In my opinion, it's not about the fruit, but it's very definitely about you.
Starsky
We stayed in last night, which was a welcome break from dancing and being together. She was on the phone complaining about me to her mother. I did apologize for losing her shoe (which I retrieved later). I could have taken better care of checking to make sure we had everything before we left, as her shoes were in my bag. It seems like the unspoken rule is she's allowed to be be moody and say what she wants, but I'm supposed to be pleasant no matter what.
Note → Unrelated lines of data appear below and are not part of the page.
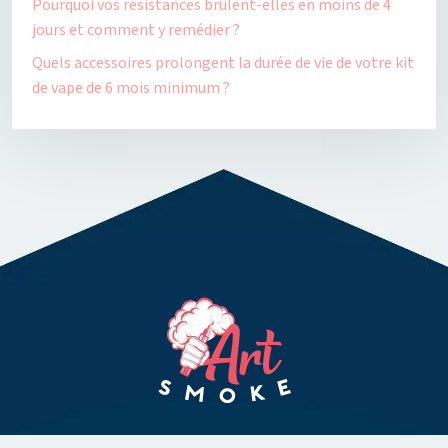
Pourquoi vos résistances brûlent-elles en moins de 4
jours et comment y remédier ?
Quels accessoires prolongent la durée de vie de votre kit
de vape de 6 mois minimum ?
Pour le plaisir de vivre une nouvelle expérience avec la vape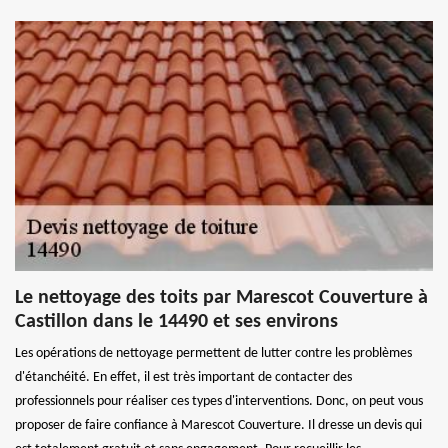
Le nettoyage des toits par Marescot Couverture à
Castillon dans le 14490 et ses environs
Les opérations de nettoyage permettent de lutter contre les problèmes
d'étanchéité. En effet, il est très important de contacter des
professionnels pour réaliser ces types d'interventions. Donc, on peut vous
proposer de faire confiance à Marescot Couverture. Il dresse un devis qui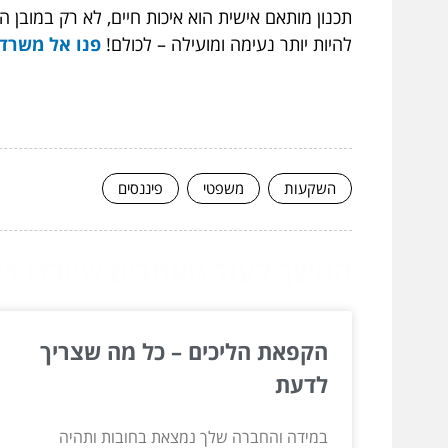
תכנון מותאם אישית הוא איכות חיים, לא רק במובן
להיות יותר נעימה ומועילה – לכולם!
פנו אל משרד 
השקעות
משפטי
פיננסים
המשך לעוד מאמרים שיוכלו לעז
הקפאת הליכים – כל מה שצריך
לדעת
במידה והחברה שלך נמצאת בחובות ותהיה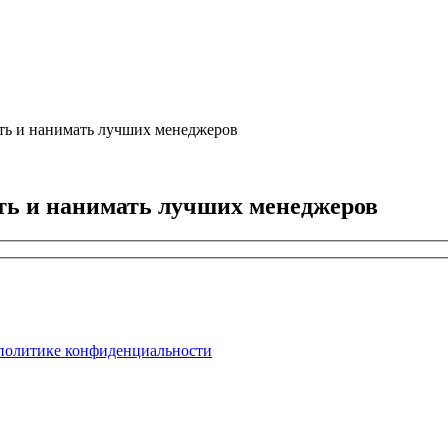
ать и нанимать лучших менеджеров
ть и нанимать лучших менеджеров
политике конфиденциальности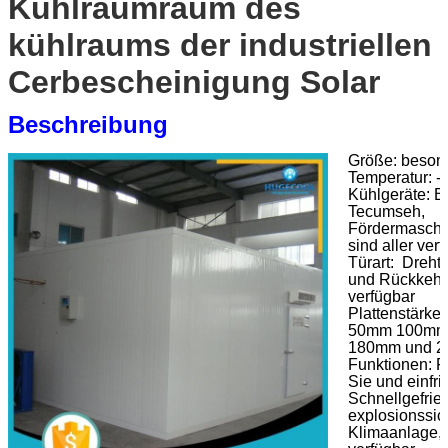
Kühlraumraum des
kühlraums der industriellen
Cerbescheinigung Solar
Beschreibung
Größe: besond
Temperatur: 
Kühlgeräte: B
Tecumseh,
Fördermaschi
sind aller ver
Türart: Drehtü
und Rückkehrt
verfügbar
Plattenstärke:
50mm 100mm
180mm und 2
Funktionen: F
Sie und einfri
Schnellgefrier
explosionssic
Klimaanlage, 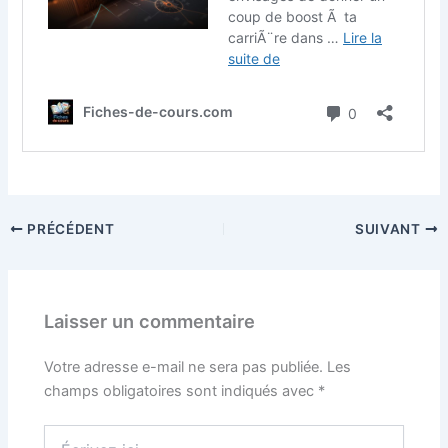
PRÉCÉDENT
SUIVANT
Laisser un commentaire
Votre adresse e-mail ne sera pas publiée.
Les
champs obligatoires sont indiqués avec
*
Écrivez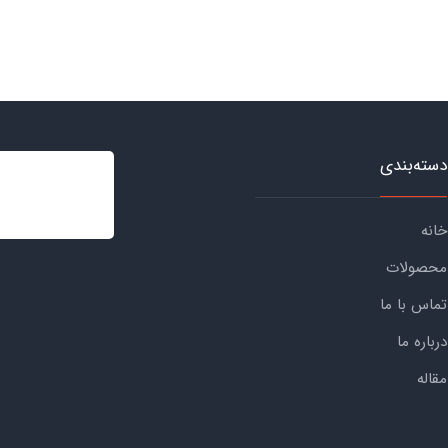
دسته‌بندی
خانه
محصولات
تماس با ما
درباره ما
مقاله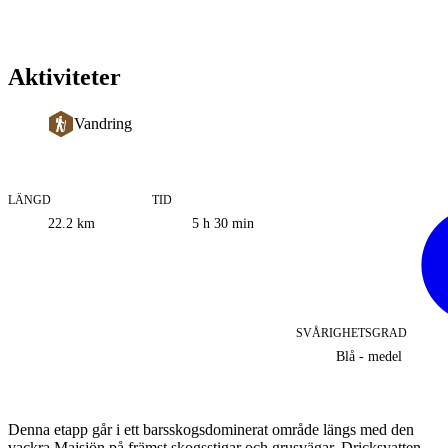
Aktiviteter
Vandring
LÄNGD
TID
Information
22.2
km
5 h 30 min
om
leden
SVÅRIGHETSGRAD
Blå - medel
Beskrivning
Denna etapp går i ett barsskogsdominerat område längs med den
vackra Majsjön på främst skogsstigar och grusvägar. Dricksvatten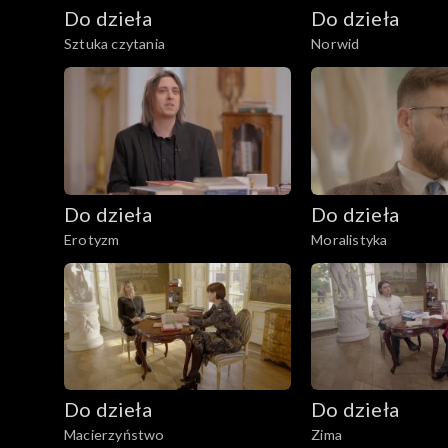
Do dzieła
Do dzieła
Sztuka czytania
Norwid
Do dzieła
Do dzieła
Erotyzm
Moralistyka
Do dzieła
Do dzieła
Macierzyństwo
Zima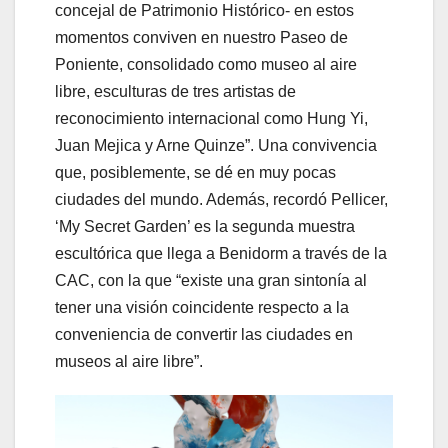
concejal de Patrimonio Histórico- en estos
momentos conviven en nuestro Paseo de
Poniente, consolidado como museo al aire
libre, esculturas de tres artistas de
reconocimiento internacional como Hung Yi,
Juan Mejica y Arne Quinze”. Una convivencia
que, posiblemente, se dé en muy pocas
ciudades del mundo. Además, recordó Pellicer,
‘My Secret Garden’ es la segunda muestra
escultórica que llega a Benidorm a través de la
CAC, con la que “existe una gran sintonía al
tener una visión coincidente respecto a la
conveniencia de convertir las ciudades en
museos al aire libre”.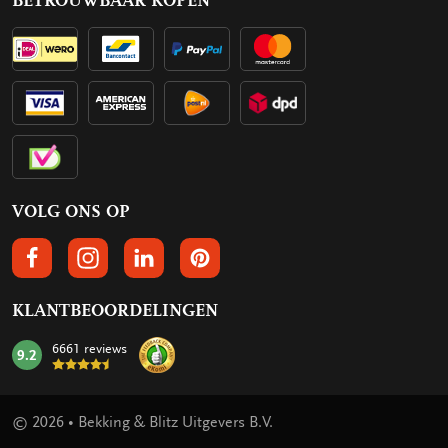
BETROUWBAAR KOPEN
VOLG ONS OP
VOLGS ONS OP FACEBOOK
VOLG ONS OP INSTAGRAM
VOLG ONS OP LINKEDIN
VOLG ONS OP PINTEREST
KLANTBEOORDELINGEN
6661 reviews
9.2
mark:
© 2026 • Bekking & Blitz Uitgevers B.V.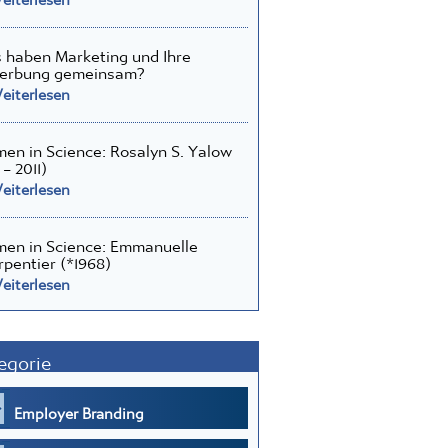
haben Marketing und Ihre
erbung gemeinsam?
iterlesen
n in Science: Rosalyn S. Yalow
 – 2011)
iterlesen
en in Science: Emmanuelle
pentier (*1968)
iterlesen
egorie
Employer Branding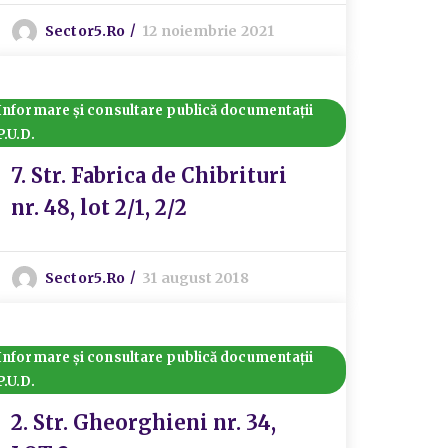
Sector5.ro
12 noiembrie 2021
Informare și consultare publică documentații
P.U.D.
7. Str. Fabrica de Chibrituri
nr. 48, lot 2/1, 2/2
Sector5.ro
31 august 2018
Informare și consultare publică documentații
P.U.D.
2. Str. Gheorghieni nr. 34,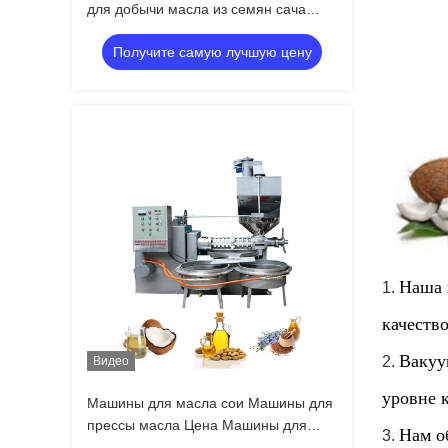
для добычи масла из семян сача
инчи Машина для прессования
Получите самую лучшую цену
масла
Наша 
1.
качество
Вакуу
2.
Видео
уровне к
Машины для масла сои Машины для
прессы масла Цена Машины для
Нам о
3.
масла арахисового канолы С 380В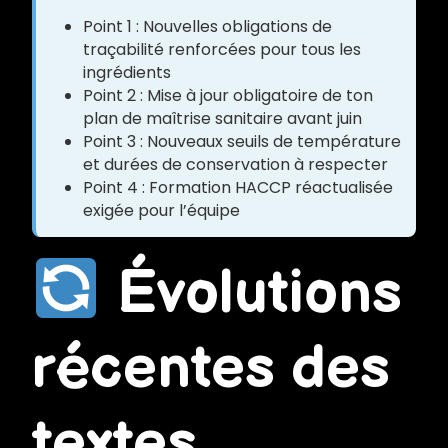
Point 1 : Nouvelles obligations de
traçabilité renforcées pour tous les
ingrédients
Point 2 : Mise à jour obligatoire de ton
plan de maîtrise sanitaire avant juin
Point 3 : Nouveaux seuils de température
et durées de conservation à respecter
Point 4 : Formation HACCP réactualisée
exigée pour l’équipe
Évolutions
récentes des
textes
I still think that if we're going to be dance partners, than my needs are important too. If we're going to take ballroom lessons, than I have to practice socially to improve and maintain the skills. She will need, for two hours per week, make the best of a social situation. I am willing to explore other venues to find one that fits her better, but simply stopping social practice is not an option. She always has the option of saying she no longer wants to take ballroom lessons, in which case it becomes a casual hobby, with no practice expectations. My mistake was allowing her mood to overly influence me. I was frustrated because she wasn't having a good time at the ballroom venue.
We talked somewhat about the evening, but the focus was on me. It was about how my behavior made her evening more difficult, and my failures throughout the evening. I gave myself space from the R, took the dog for a walk, and went to bed on-time.
I need to work on not being reactive to her moods, allowing things to be imperfect, and going with the flow of events, even when they're unpleasant. I'm working on it. I go to church weekly, and read religious books to help me find the right state of mind, so that I don't go back to old patterns.
CL
CL 53 W 54 M 20 yrs. 03'-09' Separation + Old Patterns + GAL 10-14' Piecing
"The Master allows things to happen. She shapes events as they come."